No, I was not at the American Copy Editors Society event in Philadelphia this past week and weekend. But given the occasion, I thought we should take a look at headlines that were surely the responsibility of their lesser colleagues — if a copy editor touched these masterpieces at all.
This edition features some headlines that are more bothersome than evil (but not the first headline); they suffer perhaps more from not having an editor’s eye than from a bad editor. That doesn’t make it better, and it’s but one problem ACES can hopefully confront.
- USC board could lose lone black (Augusta Chronicle version of AP story, April 14, 2010)
Absolutely astonishing. I think we all know what’s wrong with this. And there are just so many easy fixes. Here’s just one, albeit with a missing comma.
- Man jumps off I-94 overpass near Michigan City (WSBT-TV, South Bend, Ind., April 7, 2010)
He must have died, right? Well … maybe. He probably wasn’t doing it as a stunt or as part of an athletic activity, right? Well … maybe. Turns out he merely injured his ankles and legs. I wouldn’t say somebody jumping off of an overpass isn’t news, but outcome is important. The story errs further by not telling us how high up this overpass was. The only silver lining? The man said he was trying to kill himself; the headline made no hay with that.
- Saginaw cheerleaders disciplined, urine in sodas ( AP via Houston Chronicle, April 8, 2010)
You may have heard of a story of cheerleaders spiking teammates’ sodas.
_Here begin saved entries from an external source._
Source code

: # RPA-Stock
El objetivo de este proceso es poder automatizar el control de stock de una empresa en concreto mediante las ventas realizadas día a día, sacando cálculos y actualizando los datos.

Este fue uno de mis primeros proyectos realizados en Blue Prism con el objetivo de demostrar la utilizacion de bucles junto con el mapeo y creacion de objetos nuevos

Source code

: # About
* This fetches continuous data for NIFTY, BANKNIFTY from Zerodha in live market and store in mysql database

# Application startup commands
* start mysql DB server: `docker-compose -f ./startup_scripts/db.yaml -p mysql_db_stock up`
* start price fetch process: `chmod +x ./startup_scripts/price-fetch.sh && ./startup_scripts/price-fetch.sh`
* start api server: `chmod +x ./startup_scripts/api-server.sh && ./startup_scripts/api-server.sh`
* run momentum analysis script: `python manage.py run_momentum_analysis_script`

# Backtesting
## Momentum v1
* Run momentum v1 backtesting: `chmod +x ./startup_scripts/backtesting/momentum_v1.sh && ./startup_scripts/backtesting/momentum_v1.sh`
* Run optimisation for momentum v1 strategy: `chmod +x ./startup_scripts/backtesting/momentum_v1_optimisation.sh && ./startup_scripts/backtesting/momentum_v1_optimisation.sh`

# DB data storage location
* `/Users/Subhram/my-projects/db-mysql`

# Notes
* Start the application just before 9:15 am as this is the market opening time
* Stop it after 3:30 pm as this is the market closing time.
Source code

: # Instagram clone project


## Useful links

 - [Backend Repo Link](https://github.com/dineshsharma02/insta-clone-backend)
Well, this headline sort of says that happened, but it suffers from poor punctuation and syntax. What does the sentence mean grammatically? Well, it could be cheerleaders disciplined, and separately, all the sodas there have urine in them. In the worst-case scenario, it could be read as the cheerleaders receiving discipline in the form of urine in sodas. Now, that may create a whole new type of Web visitor to the Chronicle website, but I don’t know it’s an audience the paper’s seeking.
- Child reported missing in stolen car found (Cincinnati Enquirer, April 6, 2010)The word “is” is a magical word, but it is apparently mysterious to headline writers. Unlike former President Clinton, they would rather omit “is” than think about it. Here, a simple fix is “is found.” The word order could be improved, but the connections are there — there was a child who was reported missing after a car was stolen, but the child has been found.
Will most people be confused here? Maybe not, you’d say. But there are multiple avenues to confusion. One is the beginning: “Child reported missing” will get readers thinking this is a new case. Of course, it’s not. The rest of the headline, if read literally and/or without full attention, reads much like a stolen car was found, and the child that was expected there was missing. Regardless, a terrible gateway into a fascinating (and creepy) story.
- Utah students connect with Anne Frank (Salt Lake Tribune, April 14, 2010)Apparently, there was a seance, or she re-enacted Jesus appearing to the disciples after his death. The worst headline ever? No. But it’s still lacking.
- Bourne again: Man accused of threatening tax commission (Salt Lake Tribune, April 13, 2010)Ah, Salt Lake is on a roll. The “Bourne” connection is somewhat substantiated way down in the story, where the threat-maker alluded to events from one of the trilogy’s films. The headline still needed, at the least, “Bourne” in quotes to make that connection clear. But “Bourne again”? It’s not a religious-based threat, there’s no mention of religion or of born-again Christianity, and Jason Bourne the character certainly was not one. The threat-maker is also not named “Bourne,” in case you wondered. Just on stereotypes alone, I’m all surprised Salt Lake’s paper would make this sort of headline blunder.